Directive:
Convert the lines, starting with the line that contains "How many values in the Жиры series exceed 7?" and continuing through the last line, into a JSON list of strings, one string per line. Leave out blank lines and pictures.

Data supplied:
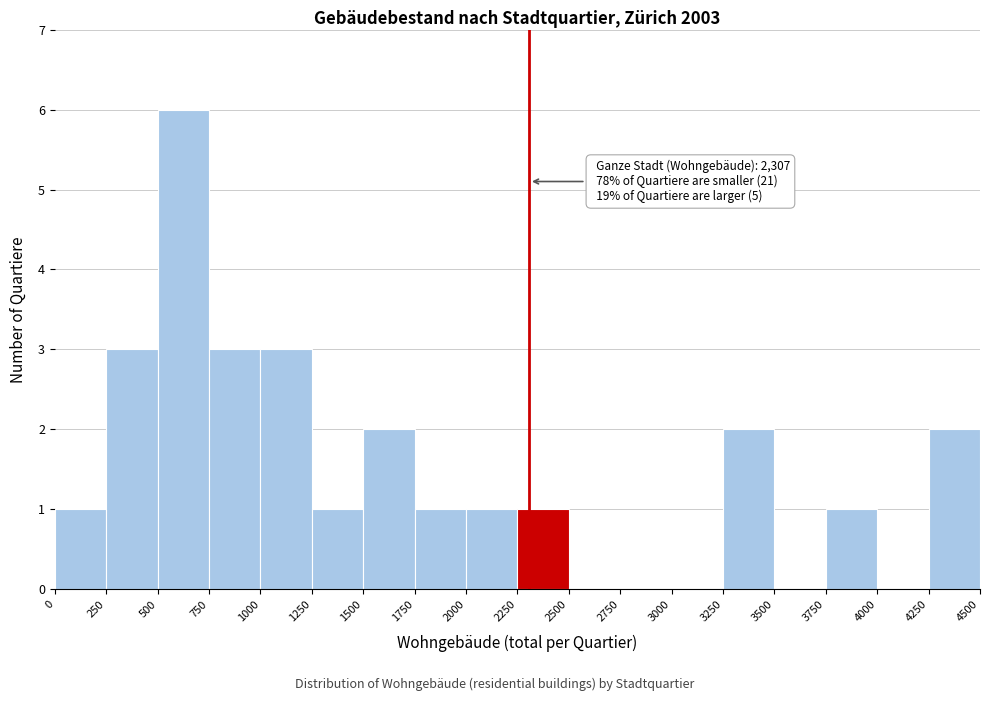

Which range on the x-axis has the tallest bar?

500 to 750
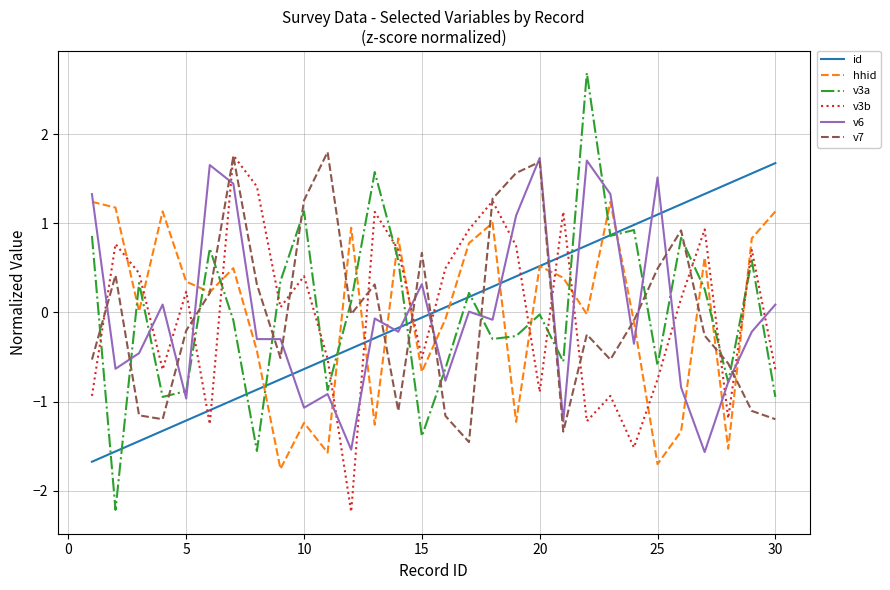

How many times do v6 and v3b cross each other?

16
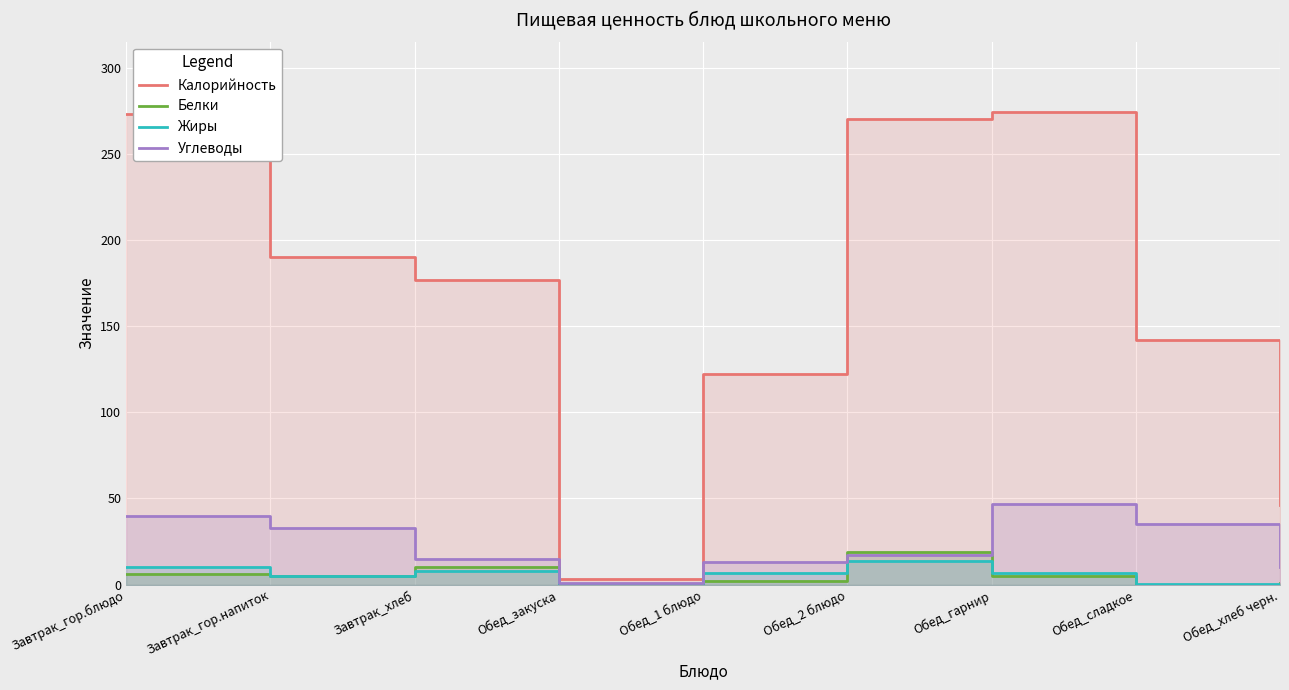

How many values in the Жиры series exceed 7?

3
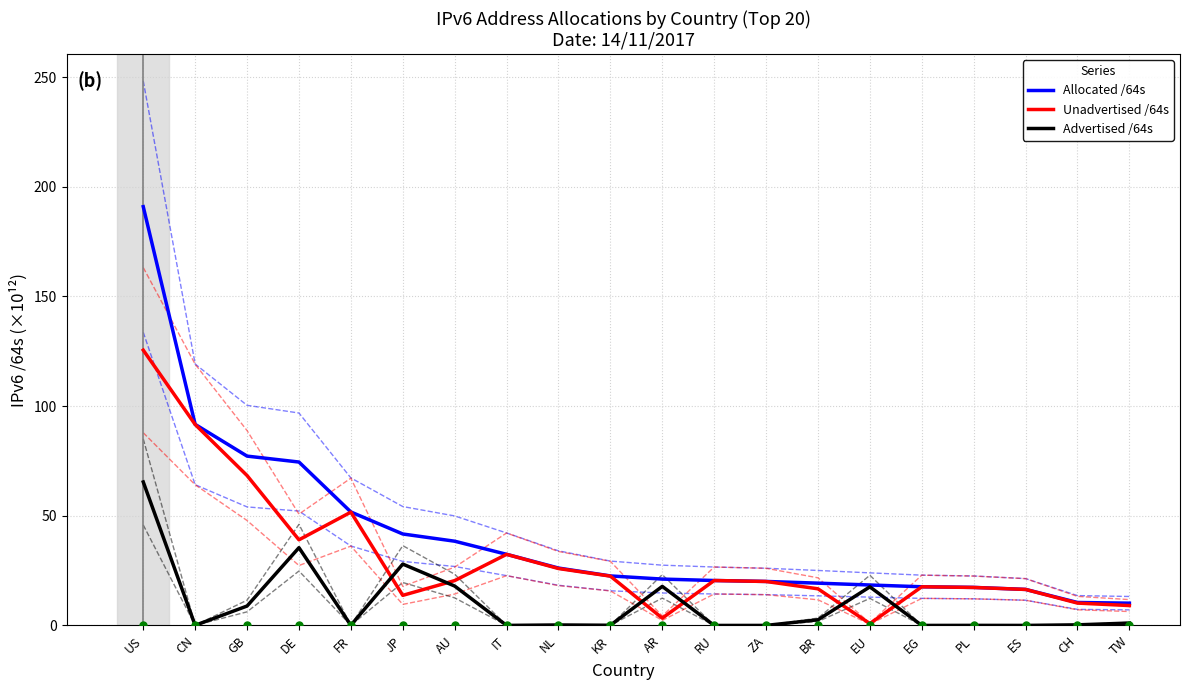

What is the difference between the maximum and minimum values in the Advertised /64s series?

65.4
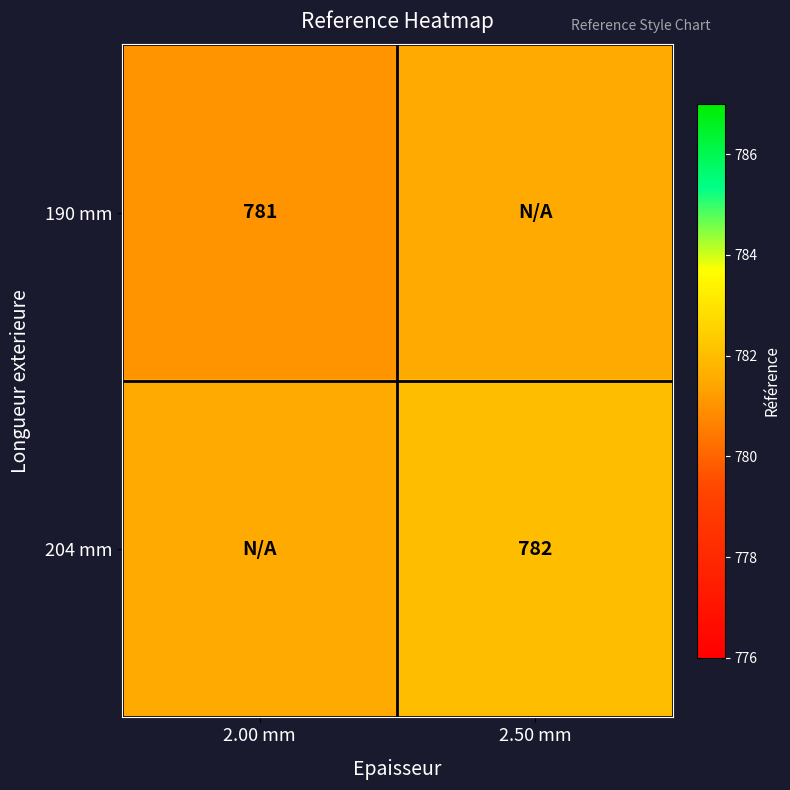

The value of 204 mm at 2.50 mm is 782.0. True or false?

True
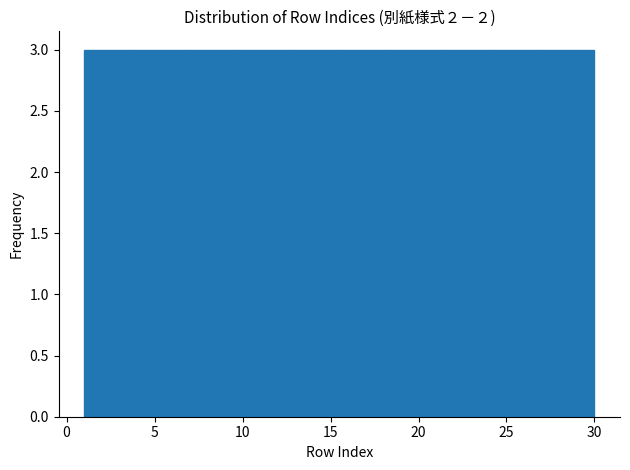

How tall is the bar that spans 3.9 to 6.8 on the x-axis? Neither the bar edges nor the heights are printed on the chart, so give them approximately, as read against the axes.

3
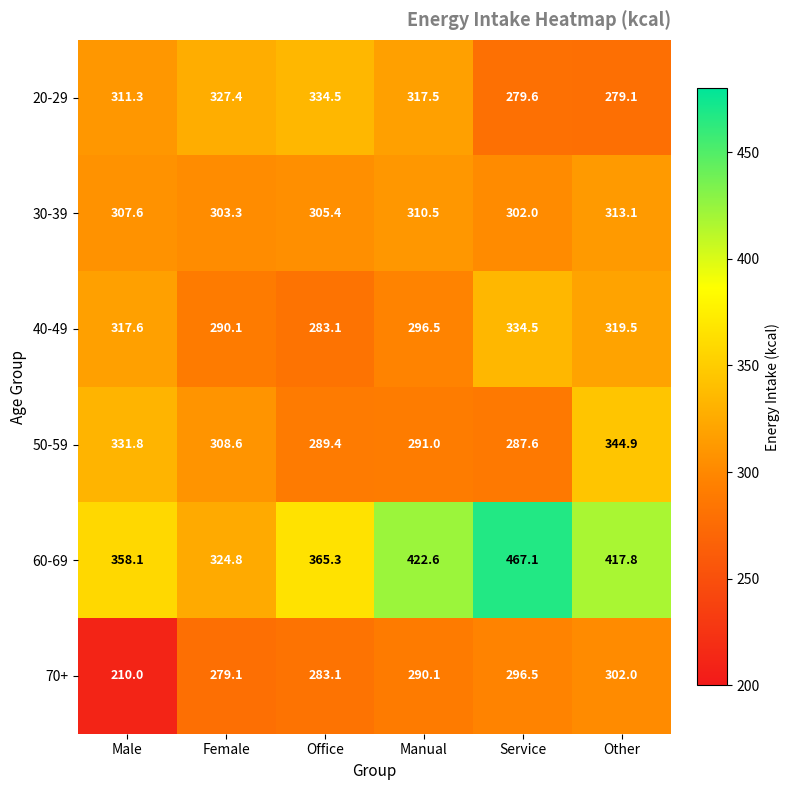

Which series has the largest total across all categories?

60-69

Solution for this task:
[
  "How many values in the Жиры series exceed 7?",
  "3",
  "What is the difference between the maximum and minimum values in the Advertised /64s series?",
  "65.4",
  "The value of 204 mm at 2.50 mm is 782.0. True or false?",
  "True",
  "How tall is the bar that spans 3.9 to 6.8 on the x-axis? Neither the bar edges nor the heights are printed on the chart, so give them approximately, as read against the axes.",
  "3",
  "Which series has the largest total across all categories?",
  "60-69"
]